Discussion in 'Ag Futures' started by TraDaToR, Dec 13, 2011.
Long overdue. Those clowns should be charged under RICO.
Boo hoo hoo.
How is it NOT an uncompetitive and unfair trade practice that the Globex electronic trades were not computed into the exchange's settlement procedures up to this point in time ? Globex does over 75% of the grain volume but high and low-ball last second pit trades count trump that completely ?
OMG! I wasn't aware that clowns were a corrupt organization. They always look so happy and everything. I guess looks can deceive.
From that Chicago Tribune article: "The change in settlement rules "has caused a rapid, dramatic decrease in trades" for floor traders and "will eventually effectively eliminate the CBOT open outcry market for agricultural futures," according to the lawsuit."
Here's the real truth to the matter:
UPDATE 1-ABN AMRO to shut down grains desk on CBOT trading floor
Thu Sep 20, 2012 12:59pm EDT
* Five-person desk closing due to lack of business
* Desk to close Nov. 1
By Sam Nelson
CHICAGO, Sept 20 (Reuters) - Brokerage ABN AMRO Clearing Chicago LLC will shut down its grains desk on the trading floor of the Chicago Board of Trade on Nov. 1 due to a lack of pit trade business, the five members of the desk told Reuters on Thursday.

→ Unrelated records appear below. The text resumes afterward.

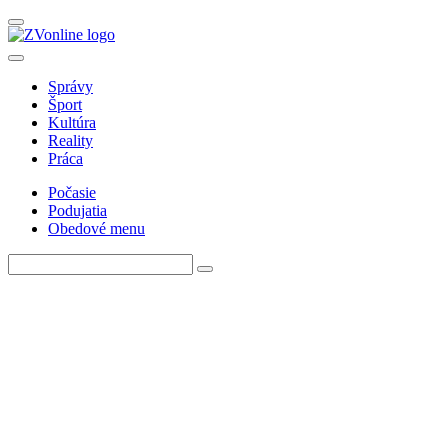
Správy
Šport
Kultúra
Reality
Práca
Počasie
Podujatia
Obedové menu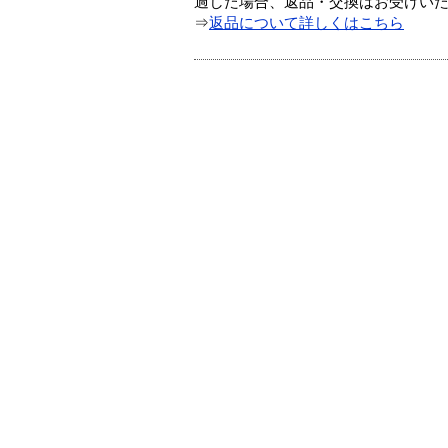
過した場合、返品・交換はお受けい
⇒
返品について詳しくはこちら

The team of four phone clerks and one runner primarily handled business from investors using the "open outcry" futures trading pits for transactions.
A spokesman for ABN AMRO in Chicago declined to comment.
"We're closing November first," one of the desk staffers said. "We were busy about five minutes after the open and about 10 minutes before the close but that was about it. The rest of the day there was no business."
Exponential growth of electronic trading has rapidly eroded trading volume in the once raucous CBOT grain trading floor futures pits, which have set global market benchmarks for everything from oats to corn for more than 160 years.
Floor trading of grain and soy complex options remains robust, but futures trading by old-school hand and verbal signals continues to fade.
In August, 96 percent of CBOT ag contracts were traded electronically, according to CBOT data. On Wednesday the share was 94 percent.
The ABN AMRO desk staff, who asked not to be named, were looking for jobs but said they were not optimistic there would be any openings on the trading floor.
"I'm taking a little time off and we'll see where I go from here," one said.
Managers, phone clerks and runners from other trading desks did not want to comment on the record about the closing of the ABN AMRO desk.
"It wouldn't be good for me to comment on another company or another desk, but yes the ABN AMRO desk is closing. We're still here and have heard nothing," a source at a competing company said. "As futures pit trade keeps shrinking, there is simply less need for a floor presence, fewer desks on the floor."
The ABN AMRO grains floor desk is well known among floor traders and news agencies as a reliable source of market information.
"I'm not so sure the CME is aware of the sociology and the news sharing that takes place on the floor, but everything is going electronically anyway," a trade source said.
ABN AMRO Clearing Chicago LLC is part of the Dutch bank ABN AMRO.
Penis envy. Clowns have big feet. You know hwat they say about big feet?
Charged with RICO? ... Wish ET had a "Like" button.
It's like the Berlin Wall coming down all over again.
"Three Chicago Board of Trade corn pit traders told an Illinois judge that their trading volume and profits have fallen since a change in end-of-day settlement pricing was imposed last year."